U.S. 'dismayed' at Israel plan to build 900 homes beyond Green Line
Israel disregards specific U.S. objection, approves plan to expand Jerusalem's Gilo neighborhood.
The White House responded angrily Tuesday to Israel's plan to build 900 new housing units beyond the Green Line in Jerusalem, despite specific objections from the U.S., saying that "we are dismayed."
In a statement, White House spokesman Robert Gibbs voiced the U.S.'s disappointment with "the Jerusalem Planning Committee's decision to move forward on the approval process for the expansion of Gilo in Jerusalem."
The Jerusalem municipal planning committee approved the construction plan Tuesday despite an expose in Israel's Yedioth Aharonot newspaper earlier in the day revealing that the U.S. has specifically objected to the construction outlined in the plan.

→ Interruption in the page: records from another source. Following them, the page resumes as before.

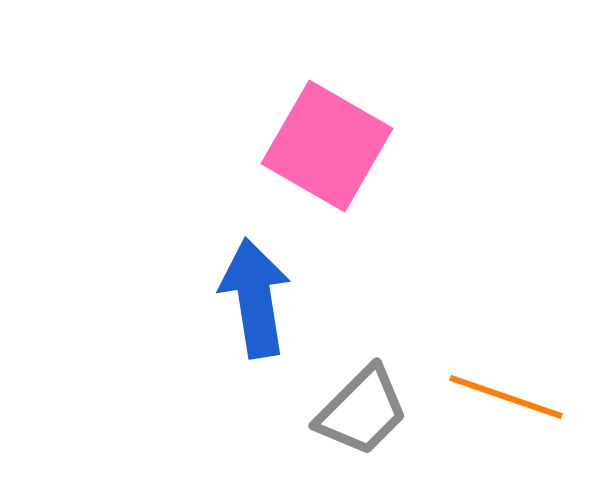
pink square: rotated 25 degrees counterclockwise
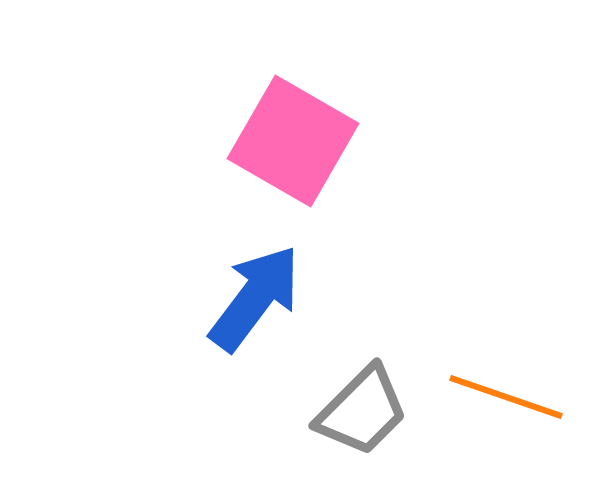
pink square: moved 34 px left, 5 px up
blue arrow: rotated 46 degrees clockwise
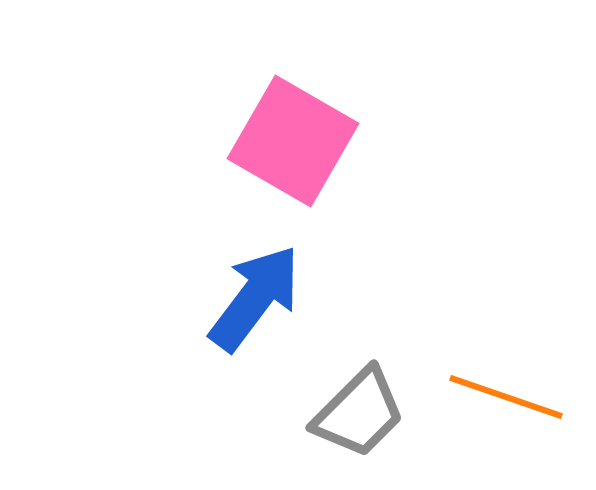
gray trapezoid: moved 3 px left, 2 px down
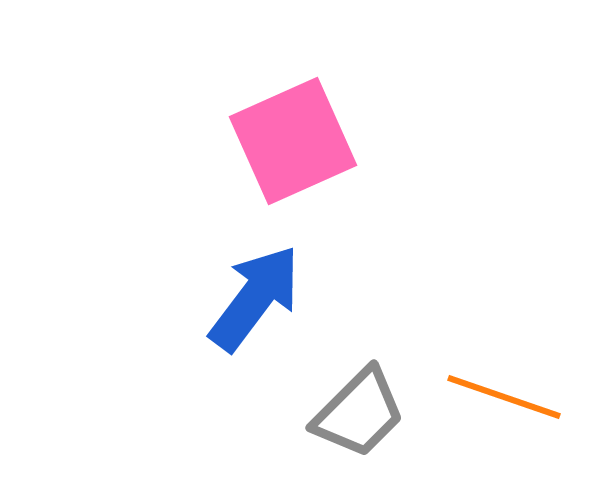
pink square: rotated 36 degrees clockwise
orange line: moved 2 px left
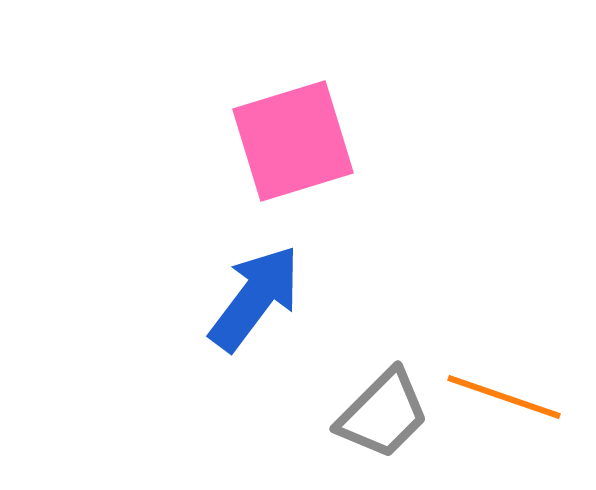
pink square: rotated 7 degrees clockwise
gray trapezoid: moved 24 px right, 1 px down
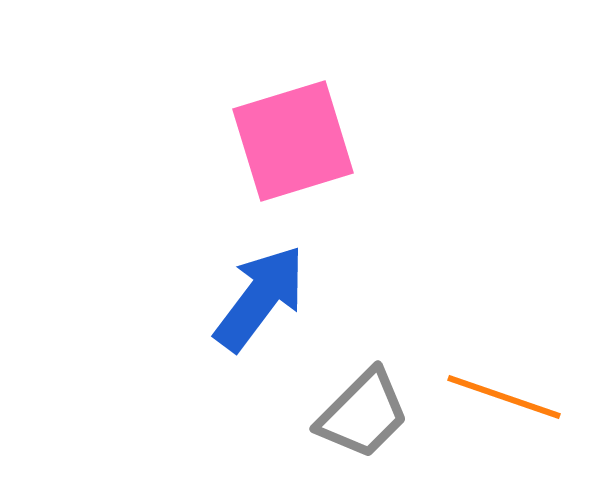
blue arrow: moved 5 px right
gray trapezoid: moved 20 px left
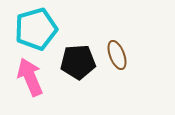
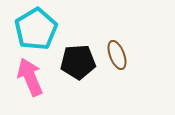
cyan pentagon: rotated 15 degrees counterclockwise
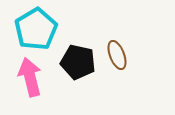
black pentagon: rotated 16 degrees clockwise
pink arrow: rotated 9 degrees clockwise
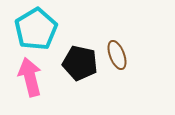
black pentagon: moved 2 px right, 1 px down
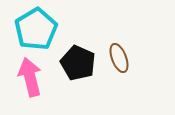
brown ellipse: moved 2 px right, 3 px down
black pentagon: moved 2 px left; rotated 12 degrees clockwise
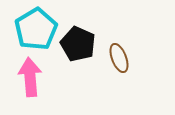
black pentagon: moved 19 px up
pink arrow: rotated 9 degrees clockwise
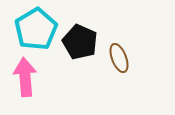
black pentagon: moved 2 px right, 2 px up
pink arrow: moved 5 px left
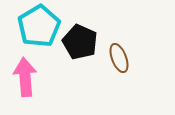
cyan pentagon: moved 3 px right, 3 px up
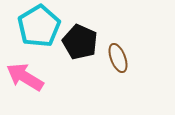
brown ellipse: moved 1 px left
pink arrow: rotated 54 degrees counterclockwise
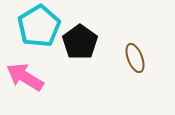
black pentagon: rotated 12 degrees clockwise
brown ellipse: moved 17 px right
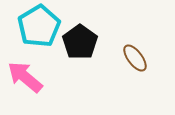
brown ellipse: rotated 16 degrees counterclockwise
pink arrow: rotated 9 degrees clockwise
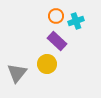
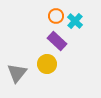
cyan cross: moved 1 px left; rotated 28 degrees counterclockwise
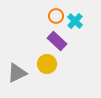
gray triangle: rotated 25 degrees clockwise
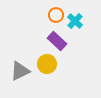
orange circle: moved 1 px up
gray triangle: moved 3 px right, 2 px up
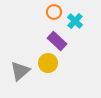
orange circle: moved 2 px left, 3 px up
yellow circle: moved 1 px right, 1 px up
gray triangle: rotated 15 degrees counterclockwise
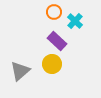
yellow circle: moved 4 px right, 1 px down
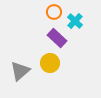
purple rectangle: moved 3 px up
yellow circle: moved 2 px left, 1 px up
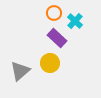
orange circle: moved 1 px down
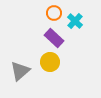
purple rectangle: moved 3 px left
yellow circle: moved 1 px up
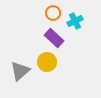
orange circle: moved 1 px left
cyan cross: rotated 21 degrees clockwise
yellow circle: moved 3 px left
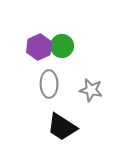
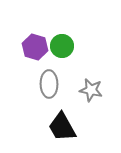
purple hexagon: moved 4 px left; rotated 20 degrees counterclockwise
black trapezoid: rotated 28 degrees clockwise
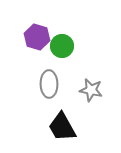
purple hexagon: moved 2 px right, 10 px up
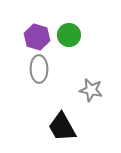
green circle: moved 7 px right, 11 px up
gray ellipse: moved 10 px left, 15 px up
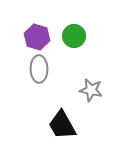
green circle: moved 5 px right, 1 px down
black trapezoid: moved 2 px up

"At a time when we are working to relaunch negotiations," the White House spokesman went on to say, "these actions make it more difficult for our efforts to succeed. Neither party should engage in efforts or take actions that could unilaterally pre-empt, or appear to pre-empt, negotiations."
"The U.S. also objects to other Israeli practices in Jerusalem related to housing, including the continuing pattern of evictions and demolitions of Palestinian homes," the statement continued.
"Our position is clear: the status of Jerusalem is a permanent status issue that must be resolved through negotiations between the parties," he added.
State Department Spokesman Ian Kelly also voiced disapproval, saying "we understand the Israeli point of view about Jerusalem but we think all sides right now should refrain from these actions. We're calling on both parties to refrain from action and from rhetoric that would impede this process. It's a challenging time and we need to focus on what's important."
The plan - named "Gilo's western slopes" - will account for a significant expansion of the neighborhood. The planned 900 housing unites will be built in the form of 4-5 bedroom apartments, in an effort to lure relatively well-off residents.
The plan was initiated by the Israel Land Administration, and has received an initial green light, but on Tuesday the authorization was finalized.
The additional housing units are only part of the planned expansion of Gilo. In fact, the majority of apartments slated to be built in Jerusalem in the coming years will be located in Gilo. Other building plans in various stages of approval include some 4,000 new housing units in Gilo and adjacent areas.
According to sources in the planning committee, extensive building plans stem from the scrapping of the Safdie plan, which would have seen the city expand westward. The Safdie plan, named after architect Moshe Safdie, included over 20,000 housing units on open areas covering 26,600 dunams (some 6,600 acres) west of the city on natural and planted forests near Ramot. The plan had come under attack by environmental groups, and was later discarded.
According to the sources, this created a need for new land for construction, which can be found in the southern parts of the city and beyond the Green Line.
The chairman of the Gilo community administration, Moshe Ben Shushan, voiced amazement at the American disapproval, saying "this is a trend of interference in Israel's policies. I have never thought of Gilo as a settlement."
Senior Palestinian official Saeb Erekat said Tuesday that there was no point in negotiating while Israel expands Jewish neighborhoods in the part of Jerusalem the Palestinians want for their capital.
He said the Israeli move shows that it is meaningless to resume negotiations.
Over recent days, American officials have shown a tremendous amount of interest in the construction plans, and have even approached left-wing activists for information.